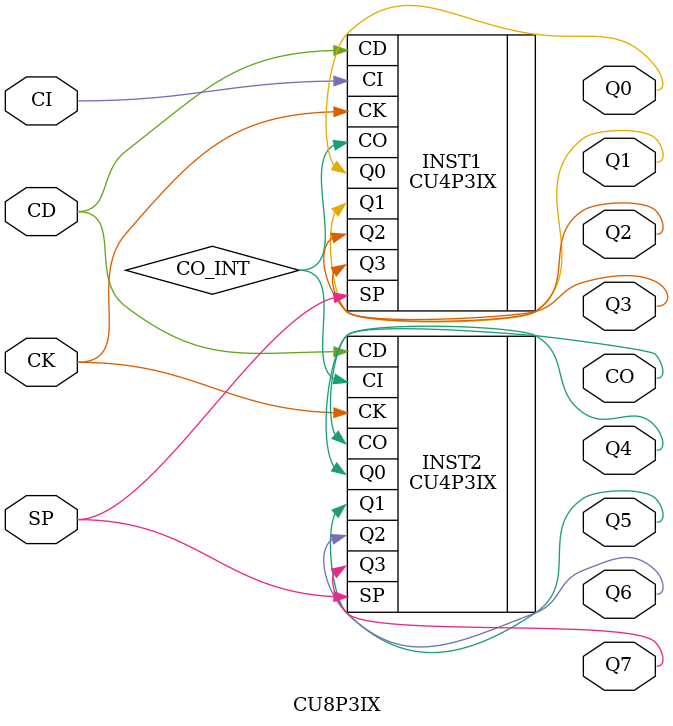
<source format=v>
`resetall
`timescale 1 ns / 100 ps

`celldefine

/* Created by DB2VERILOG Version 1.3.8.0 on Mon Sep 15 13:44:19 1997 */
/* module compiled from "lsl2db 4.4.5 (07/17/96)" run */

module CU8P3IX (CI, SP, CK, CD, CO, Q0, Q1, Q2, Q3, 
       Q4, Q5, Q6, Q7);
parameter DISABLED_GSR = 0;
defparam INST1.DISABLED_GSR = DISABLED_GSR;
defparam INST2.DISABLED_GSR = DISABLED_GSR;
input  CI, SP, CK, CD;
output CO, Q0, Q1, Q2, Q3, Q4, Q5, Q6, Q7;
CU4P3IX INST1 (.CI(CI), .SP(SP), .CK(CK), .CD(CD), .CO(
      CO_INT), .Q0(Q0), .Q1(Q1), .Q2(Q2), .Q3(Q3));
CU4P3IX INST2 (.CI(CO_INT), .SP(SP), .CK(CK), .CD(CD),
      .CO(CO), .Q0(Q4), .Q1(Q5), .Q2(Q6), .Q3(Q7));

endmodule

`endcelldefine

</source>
━━━━━━━━━━━━━━━━━━━━━━━━━━━━━━
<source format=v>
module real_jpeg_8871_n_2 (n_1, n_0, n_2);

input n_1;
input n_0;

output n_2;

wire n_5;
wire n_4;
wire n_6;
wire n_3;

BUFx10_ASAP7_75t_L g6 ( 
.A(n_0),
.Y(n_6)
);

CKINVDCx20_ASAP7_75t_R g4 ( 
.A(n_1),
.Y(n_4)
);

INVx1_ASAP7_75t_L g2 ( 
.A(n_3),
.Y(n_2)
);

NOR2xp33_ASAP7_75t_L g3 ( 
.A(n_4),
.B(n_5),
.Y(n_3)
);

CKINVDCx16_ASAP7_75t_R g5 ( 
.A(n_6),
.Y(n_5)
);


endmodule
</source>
━━━━━━━━━━━━━━━━━━━━━━━━━━━━━━
# Your assignment
Every line containing the string "defparam" is required; copy each such line from the data.

# Exercise solution
defparam INST1.DISABLED_GSR = DISABLED_GSR;
defparam INST2.DISABLED_GSR = DISABLED_GSR;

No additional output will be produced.